> [What you are asked to do]: Count the lines in the records below that contain the string "suspicious", and give only that number.

[[ Record extracts, beginning ]]

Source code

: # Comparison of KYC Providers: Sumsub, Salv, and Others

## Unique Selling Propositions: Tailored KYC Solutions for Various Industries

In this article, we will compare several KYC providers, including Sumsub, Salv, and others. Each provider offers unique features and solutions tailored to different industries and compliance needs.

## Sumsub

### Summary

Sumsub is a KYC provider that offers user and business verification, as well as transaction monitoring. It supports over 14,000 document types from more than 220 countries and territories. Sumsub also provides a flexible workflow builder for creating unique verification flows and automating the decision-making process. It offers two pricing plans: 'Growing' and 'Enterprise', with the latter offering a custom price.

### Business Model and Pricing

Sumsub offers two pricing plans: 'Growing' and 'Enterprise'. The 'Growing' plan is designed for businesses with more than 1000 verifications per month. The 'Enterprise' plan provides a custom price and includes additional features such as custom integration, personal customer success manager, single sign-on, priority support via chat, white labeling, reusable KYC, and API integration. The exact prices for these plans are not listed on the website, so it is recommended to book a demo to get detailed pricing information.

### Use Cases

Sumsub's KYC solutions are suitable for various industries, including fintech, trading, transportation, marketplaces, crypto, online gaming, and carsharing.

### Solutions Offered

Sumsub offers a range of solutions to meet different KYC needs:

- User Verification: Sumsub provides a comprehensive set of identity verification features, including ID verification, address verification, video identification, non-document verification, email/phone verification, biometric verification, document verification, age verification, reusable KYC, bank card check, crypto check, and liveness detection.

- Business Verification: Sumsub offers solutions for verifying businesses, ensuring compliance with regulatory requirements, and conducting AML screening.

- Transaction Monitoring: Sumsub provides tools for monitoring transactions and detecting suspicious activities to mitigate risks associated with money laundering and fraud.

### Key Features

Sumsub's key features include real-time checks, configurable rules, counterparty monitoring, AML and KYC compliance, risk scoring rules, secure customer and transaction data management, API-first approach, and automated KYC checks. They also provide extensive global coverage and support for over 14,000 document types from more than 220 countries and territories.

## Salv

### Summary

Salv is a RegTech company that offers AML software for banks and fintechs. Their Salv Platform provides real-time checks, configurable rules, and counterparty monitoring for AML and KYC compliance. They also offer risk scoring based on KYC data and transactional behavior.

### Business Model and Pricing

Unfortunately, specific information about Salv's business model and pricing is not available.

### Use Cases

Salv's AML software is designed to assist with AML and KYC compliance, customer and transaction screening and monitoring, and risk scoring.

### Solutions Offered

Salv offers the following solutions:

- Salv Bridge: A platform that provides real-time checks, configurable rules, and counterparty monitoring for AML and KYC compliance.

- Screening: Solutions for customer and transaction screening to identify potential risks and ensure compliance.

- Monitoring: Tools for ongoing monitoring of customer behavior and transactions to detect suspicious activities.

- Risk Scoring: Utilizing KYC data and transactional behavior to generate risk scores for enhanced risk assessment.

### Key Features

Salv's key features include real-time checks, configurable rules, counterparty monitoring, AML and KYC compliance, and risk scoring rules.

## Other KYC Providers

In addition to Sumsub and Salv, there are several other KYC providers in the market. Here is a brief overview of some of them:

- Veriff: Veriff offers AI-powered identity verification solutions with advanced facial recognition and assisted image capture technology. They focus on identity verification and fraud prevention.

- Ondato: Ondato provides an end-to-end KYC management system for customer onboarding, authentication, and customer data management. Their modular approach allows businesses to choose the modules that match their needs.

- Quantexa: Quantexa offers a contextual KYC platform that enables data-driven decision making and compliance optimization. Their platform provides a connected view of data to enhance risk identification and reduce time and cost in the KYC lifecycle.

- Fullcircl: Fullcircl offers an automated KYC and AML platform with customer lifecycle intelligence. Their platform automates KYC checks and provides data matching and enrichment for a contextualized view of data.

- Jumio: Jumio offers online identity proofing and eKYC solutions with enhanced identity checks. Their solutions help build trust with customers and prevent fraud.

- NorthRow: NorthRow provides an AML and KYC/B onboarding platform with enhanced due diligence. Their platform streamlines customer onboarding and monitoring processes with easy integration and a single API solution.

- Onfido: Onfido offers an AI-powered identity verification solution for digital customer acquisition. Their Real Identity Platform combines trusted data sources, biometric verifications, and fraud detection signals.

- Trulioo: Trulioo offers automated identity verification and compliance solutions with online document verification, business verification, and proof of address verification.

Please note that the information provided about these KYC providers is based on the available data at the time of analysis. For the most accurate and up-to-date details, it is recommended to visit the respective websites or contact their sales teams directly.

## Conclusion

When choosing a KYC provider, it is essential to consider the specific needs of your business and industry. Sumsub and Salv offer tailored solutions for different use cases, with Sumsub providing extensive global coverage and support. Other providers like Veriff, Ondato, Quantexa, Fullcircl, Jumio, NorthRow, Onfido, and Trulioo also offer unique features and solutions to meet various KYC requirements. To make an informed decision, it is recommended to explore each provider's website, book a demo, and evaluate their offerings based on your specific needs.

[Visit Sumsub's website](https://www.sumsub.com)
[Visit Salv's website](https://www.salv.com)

[[ Record extracts, end ]]

> [Written answer]: 2